Jesus was a Jew, and (as I understand it) the Jews tended to a more holistic and 'corporate' view, or so the Hebrew Scriptures seem to me:
"And the Lord God (
JHWH elohim) formed man (
adam)
of the dust of the ground (
adamah), and breathed into his nostrils the breath (
neshamah) of life; and man (
adam) became a living soul (
hay nefesh)." (Genesis 2:7)
Man, then, appears as a composite, of earth and heaven, matter and spirit, whereas in other, notably Hellenic, schools of thought, matter and spirit are seen in opposition, as 'this v that', as two things bound together by accident and contingency.
The Fall interrupts everything, of course, and the consequence of which governs our thinking, according to the flesh, but in that sense the flesh is used metaphorically rather than necessarily literally.
I stand to be corrected ... and I admit the sentimentality ... but I think that God went to all the effort to make this Cosmos, and saw that it was good throughout, and very good in his apex creature, put there to serve it and care for it; that "humanity was created as the
methorios (the boundary or frontier) between the physical and the spiritual realms, or as the priesthood of creation that unites earth to heaven, and that thus, in the fall,
all of material existence was made subject to the dominion of death." (DBH, "

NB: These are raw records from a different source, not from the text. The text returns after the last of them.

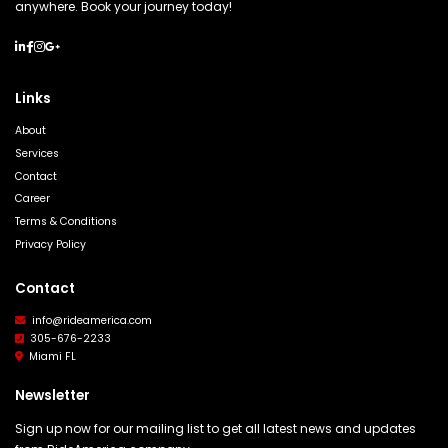
anywhere. Book your journey today!
Links
About
Services
Contact
Career
Terms & Conditions
Privacy Policy
Contact
info@rideamerica.com
305-676-2233
Miami FL
Newsletter
Sign up now for our mailing list to get all latest news and updates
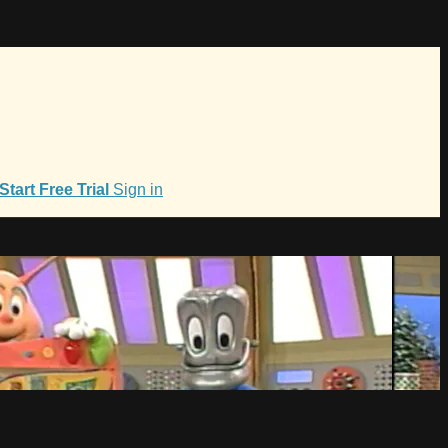
Start Free Trial
Sign in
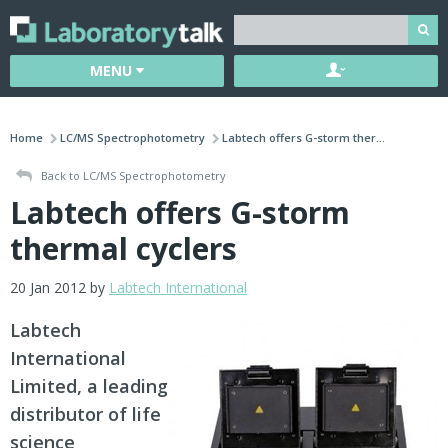
MENU
Home
LC/MS Spectrophotometry
Labtech offers G-storm ther...
Back to LC/MS Spectrophotometry
Labtech offers G-storm
thermal cyclers
20 Jan 2012 by
Labtech International
Labtech
International
Limited, a leading
distributor of life
science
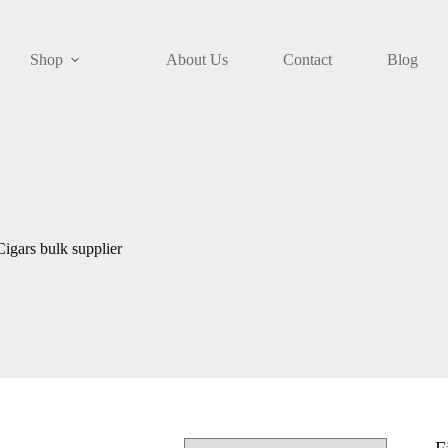
Shop
About Us
Contact
Blog
igars bulk supplier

The Doors of the Sea", p63).
If we become immaterial spirits then, we never lived up to our vocation, the purpose of our creation ... do we see then the world as a dead husk, the print of gone bodies like the shapes left in the streets of Pompeii by the ash of Vesuvius? A cosmos left still groaning in its travail (cf Romans 8:22) ... or do we dare to hope that we finally achieve that nobility destined for us before the foundation of the world?

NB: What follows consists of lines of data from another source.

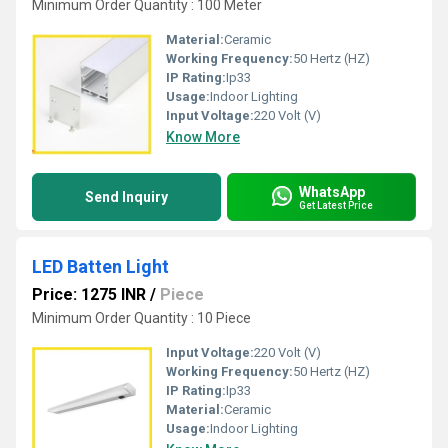
Minimum Order Quantity : 100 Meter
Material:
Ceramic
Working Frequency:
50 Hertz (HZ)
IP Rating:
Ip33
Usage:
Indoor Lighting
Input Voltage:
220 Volt (V)
Know More
WhatsApp
Send Inquiry
Get Latest Price
LED Batten Light
Price: 1275 INR
/
Piece
Minimum Order Quantity : 10 Piece
Input Voltage:
220 Volt (V)
Working Frequency:
50 Hertz (HZ)
IP Rating:
Ip33
Material:
Ceramic
Usage:
Indoor Lighting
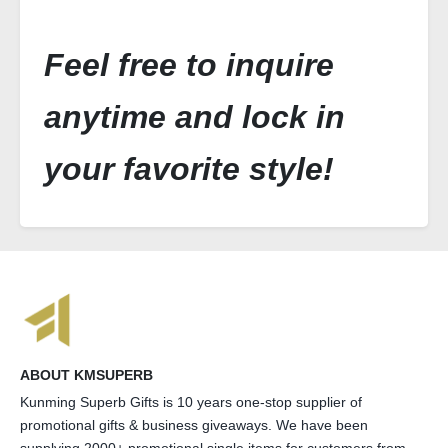
Feel free to inquire
anytime and lock in
your favorite style!
ABOUT KMSUPERB
Kunming Superb Gifts is 10 years one-stop supplier of
promotional gifts & business giveaways. We have been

A romance, perhaps ... but I'd like to think at some point we will live up to and live in, and live out, our calling as boundary bodies, liminal creatures (
methorios soma) ... something angels could only dream of!
And imagine 'what a wonderful world' if the whole cosmos was aflame in some transcendent manner, and we the instruments of a cosmic meta-theophany.
That, to me, is true 'thinking outside the box.'
But hey, this is not the thread for such speculations.